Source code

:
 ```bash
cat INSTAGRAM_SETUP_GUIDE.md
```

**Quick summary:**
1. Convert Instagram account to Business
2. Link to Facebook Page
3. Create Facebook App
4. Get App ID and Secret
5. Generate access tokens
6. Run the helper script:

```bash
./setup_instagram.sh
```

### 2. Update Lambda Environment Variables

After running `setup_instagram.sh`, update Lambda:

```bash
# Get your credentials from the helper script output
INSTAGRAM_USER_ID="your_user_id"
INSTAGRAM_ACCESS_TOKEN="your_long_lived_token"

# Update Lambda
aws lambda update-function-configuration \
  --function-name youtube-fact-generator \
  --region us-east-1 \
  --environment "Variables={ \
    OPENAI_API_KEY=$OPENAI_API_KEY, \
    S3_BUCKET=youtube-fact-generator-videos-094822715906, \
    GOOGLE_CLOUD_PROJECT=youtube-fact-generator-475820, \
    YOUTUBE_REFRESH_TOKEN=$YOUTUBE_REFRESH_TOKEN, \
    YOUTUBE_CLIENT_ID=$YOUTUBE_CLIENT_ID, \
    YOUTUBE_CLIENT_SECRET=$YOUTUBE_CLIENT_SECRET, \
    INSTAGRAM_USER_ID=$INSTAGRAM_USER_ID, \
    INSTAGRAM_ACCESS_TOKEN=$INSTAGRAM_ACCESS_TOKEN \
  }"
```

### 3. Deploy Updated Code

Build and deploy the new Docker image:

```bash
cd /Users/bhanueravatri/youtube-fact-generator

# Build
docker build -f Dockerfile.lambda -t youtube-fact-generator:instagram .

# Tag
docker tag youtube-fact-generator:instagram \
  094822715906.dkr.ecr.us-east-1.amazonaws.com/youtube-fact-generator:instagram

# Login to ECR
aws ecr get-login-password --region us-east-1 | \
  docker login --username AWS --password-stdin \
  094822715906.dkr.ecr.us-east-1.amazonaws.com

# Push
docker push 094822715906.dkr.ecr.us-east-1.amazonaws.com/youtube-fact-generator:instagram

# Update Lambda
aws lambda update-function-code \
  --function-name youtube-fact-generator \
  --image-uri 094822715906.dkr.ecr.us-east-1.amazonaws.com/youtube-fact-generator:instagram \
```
· · · · · · ·
Directions ▸ Looking at the material above, count the lines where the word "amazonaws" occurs, and answer with that count alone.

Result of the task ▸ 4